(Saved entries)
────────────────────

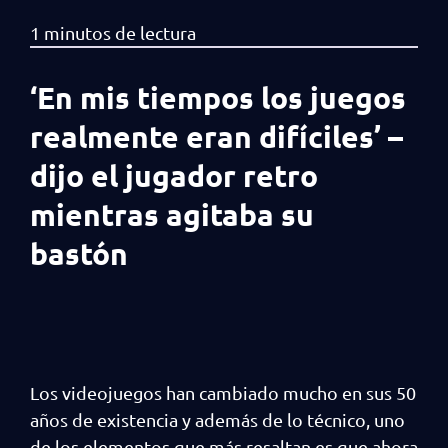
‘En mis tiempos los juegos
realmente eran difíciles’ –
dijo el jugador retro
mientras agitaba su
bastón
Los videojuegos han cambiado mucho en sus 50
años de existencia y además de lo técnico, uno
de los elementos que más resaltan es que ahora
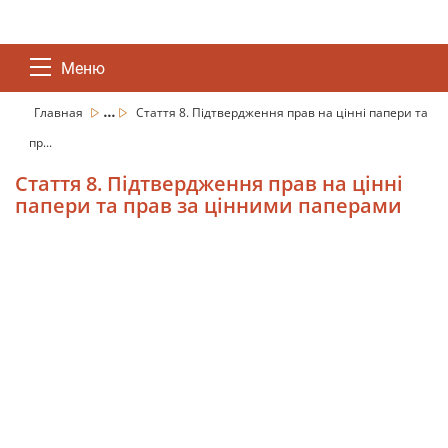
Меню
...
Главная
Стаття 8. Підтвердження прав на цінні папери та
пр...
Стаття 8. Підтвердження прав на цінні
папери та прав за цінними паперами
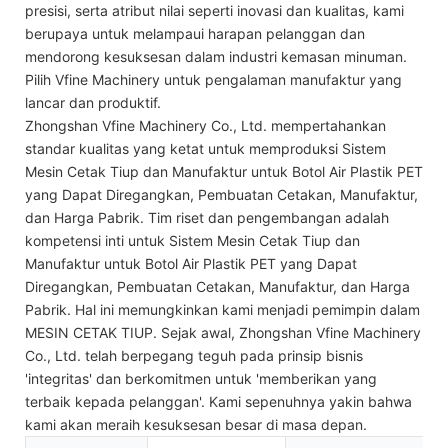
presisi, serta atribut nilai seperti inovasi dan kualitas, kami
berupaya untuk melampaui harapan pelanggan dan
mendorong kesuksesan dalam industri kemasan minuman.
Pilih Vfine Machinery untuk pengalaman manufaktur yang
lancar dan produktif.
Zhongshan Vfine Machinery Co., Ltd. mempertahankan
standar kualitas yang ketat untuk memproduksi Sistem
Mesin Cetak Tiup dan Manufaktur untuk Botol Air Plastik PET
yang Dapat Diregangkan, Pembuatan Cetakan, Manufaktur,
dan Harga Pabrik. Tim riset dan pengembangan adalah
kompetensi inti untuk Sistem Mesin Cetak Tiup dan
Manufaktur untuk Botol Air Plastik PET yang Dapat
Diregangkan, Pembuatan Cetakan, Manufaktur, dan Harga
Pabrik. Hal ini memungkinkan kami menjadi pemimpin dalam
MESIN CETAK TIUP. Sejak awal, Zhongshan Vfine Machinery
Co., Ltd. telah berpegang teguh pada prinsip bisnis
'integritas' dan berkomitmen untuk 'memberikan yang
terbaik kepada pelanggan'. Kami sepenuhnya yakin bahwa
kami akan meraih kesuksesan besar di masa depan.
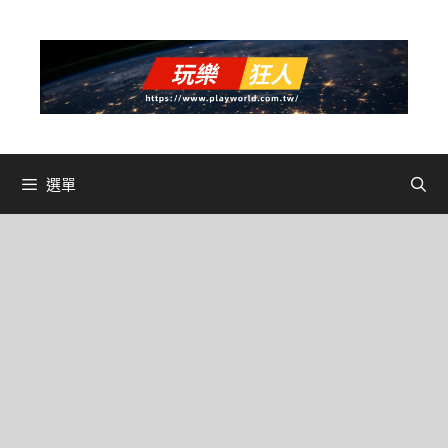
跳
至
主
要
內
容
選單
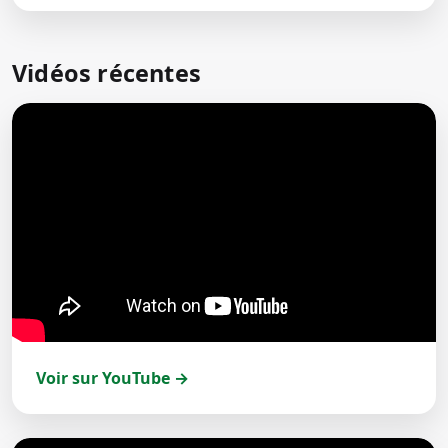
Vidéos récentes
Voir sur YouTube →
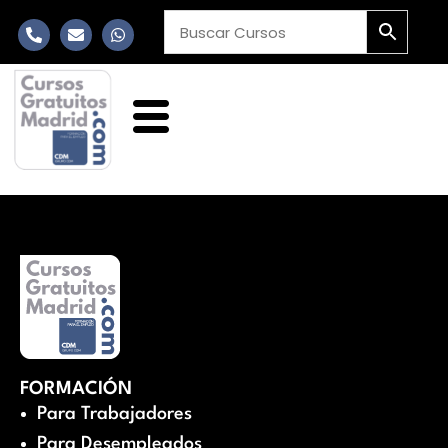
FORMACIÓN
Para Trabajadores
Para Desempleados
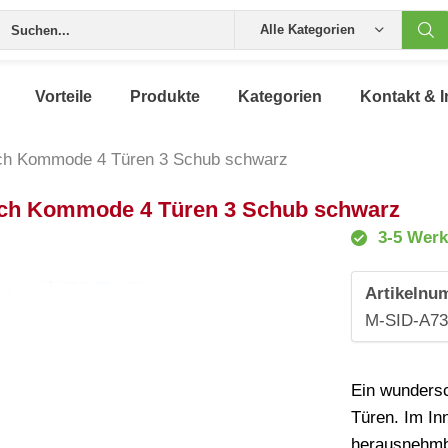
Alle Kategorien
Vorteile
Produkte
Kategorien
Kontakt & I
sch Kommode 4 Türen 3 Schub schwarz
sch Kommode 4 Türen 3 Schub schwarz
3-5 Werk
Artikelnu
M-SID-A7
Ein wundersc
Türen. Im In
herausnehmb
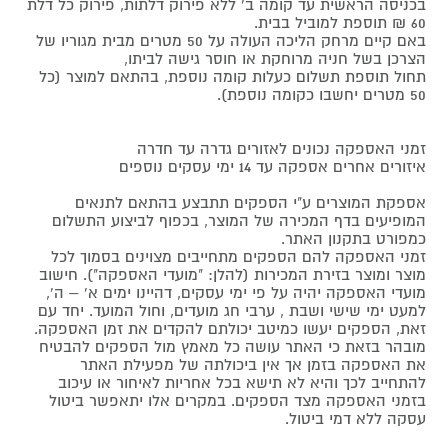
בכניסה הראשית עד קומה ב' ללא פירוק דלתות, פירוק כל דלת
60 ₪ תוספת למוביל בבית.
באם קיים מרחק הליכה העולה על 50 מטרים מבית מגוריו של
הצרכן בשל חניה מרוחקת או חוסר גישה לביתו,
תחול תוספת תשלום כעלות קומה נוספת, בהתאם למוצר (כל
50 מטרים יחשבו כקומה נוספת).
זמני האספקה נכונים לאזורים גדרה עד חדרה
איזורים אחרים אספקה עד 14 ימי עסקים נוספים
אספקת המוצרים ע"י הספקים תתבצע בהתאם לתנאים
המופיעים בדף המכירה של המוצר, בכפוף לביצוע התשלום
כמפורט בתקנון האתר.
זמני האספקה להם הספקים מתחייבים מצוינים בסמוך לכל
מוצר ומוצר בזירת המכירות (להלן: "מועדי האספקה"). חישוב
מועדי האספקה יהיה על פי ימי עסקים, דהיינו ימים א' – ה',
למעט ימי שישי ושבת , ערבי חג מועדים, וחול המועד. יחד עם
זאת, הספקים יעשו כמיטב יכולתם להקדים את זמן האספקה.
מובהר בזאת כי האתר עושה כל מאמץ מול הספקים להבטיח
את האספקה בזמן אך אין ביכולתה של מפעילת האתר
להתחייב לכך והיא לא תישא בכל אחריות לאיחור או עיכוב
בזמני האספקה מצד הספקים. במקרים אלו יתאפשר ביטול
עסקה ללא דמי ביטול.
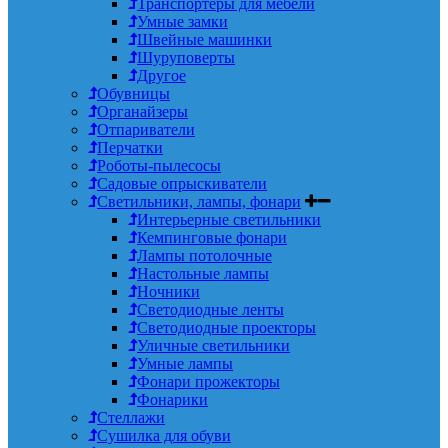
Транспортеры для мебели
Умные замки
Швейные машинки
Шуруповерты
Другое
Обувницы
Органайзеры
Отпариватели
Перчатки
Роботы-пылесосы
Садовые опрыскиватели
Светильники, лампы, фонари
Интерьерные светильники
Кемпинговые фонари
Лампы потолочные
Настольные лампы
Ночники
Светодиодные ленты
Светодиодные проекторы
Уличные светильники
Умные лампы
Фонари прожекторы
Фонарики
Стеллажи
Сушилка для обуви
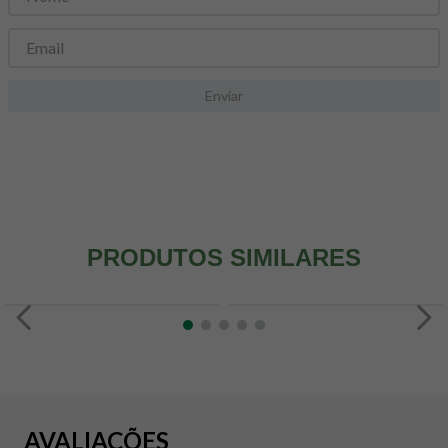
8
º
snack proteico mundo verde
9
º
psyllium
10
º
creatina mundo verde
Enviar
PRODUTOS SIMILARES
AVALIAÇÕES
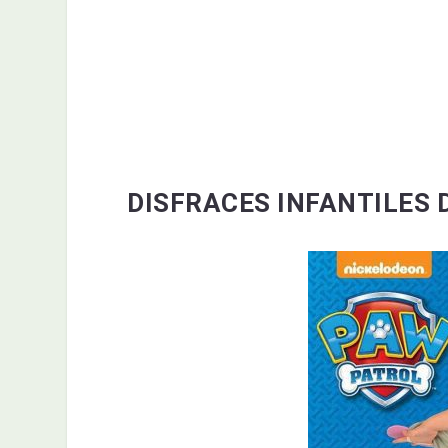
DISFRACES INFANTILES 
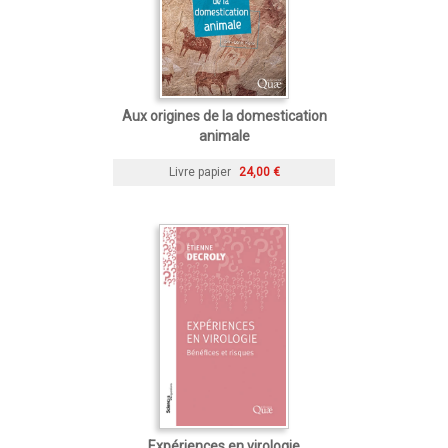
Aux origines de la domestication
animale
Livre papier
24,00 €
Expériences en virologie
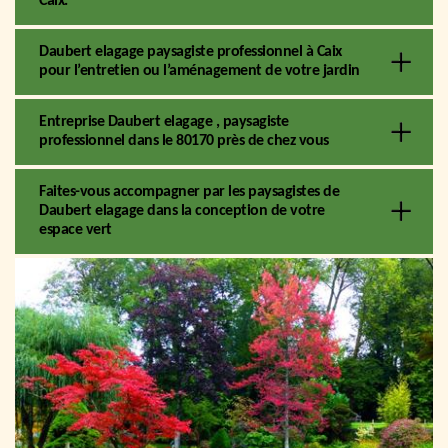
Caix.
Daubert elagage paysagiste professionnel à Caix
pour l’entretien ou l’aménagement de votre jardin
Entreprise Daubert elagage , paysagiste
professionnel dans le 80170 près de chez vous
Faites-vous accompagner par les paysagistes de
Daubert elagage dans la conception de votre
espace vert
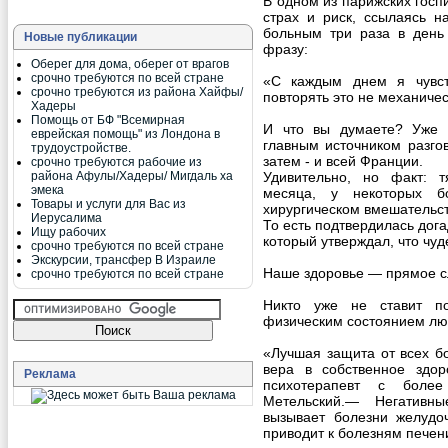
В одном из парижских госп
страх и риск, ссылаясь н
больным три раза в день
Новые публикации
фразу:
Оберег для дома, оберег от врагов
срочно требуются по всей стране
«С каждым днем я чувст
срочно требуются из района Хайфы/
повторять это не механичес
Хадеры
Помощь от БФ "Всемирная
И что вы думаете? Уже 
еврейская помощь" из Лондона в
главным источником разго
трудоустройстве.
затем - и всей Франции.
срочно требуются рабочие из
района Афулы/Хадеры/ Мигдаль ха
Удивительно, но факт: 
эмека
месяца, у некоторых б
Товары и услуги для Вас из
хирургическом вмешательст
Иерусалима
То есть подтвердилась дог
Ищу рабочих
который утверждал, что чуд
срочно требуются по всей стране
Экскурсии, трансфер В Израиле
Наше здоровье — прямое с
срочно требуются по всей стране
Никто уже не ставит п
физическим состоянием лю
«Лучшая защита от всех б
вера в собственное здо
Реклама
психотерапевт с боле
Метельский.— Негативн
вызывает болезни желудо
приводит к болезням печен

────────────────────

| TASK OBJECTIVE |
Please extract exactly the lines of the data, from the first through the line containing "presisi, serta atribut", and add no pictures to the copy.

| RESULT OF THE TASK |
‘En mis tiempos los juegos
realmente eran difíciles’ –
dijo el jugador retro
mientras agitaba su
bastón
Los videojuegos han cambiado mucho en sus 50
años de existencia y además de lo técnico, uno
de los elementos que más resaltan es que ahora
Меню
...
Главная
Стаття 8. Підтвердження прав на цінні папери та
пр...
Стаття 8. Підтвердження прав на цінні
папери та прав за цінними паперами
presisi, serta atribut nilai seperti inovasi dan kualitas, kami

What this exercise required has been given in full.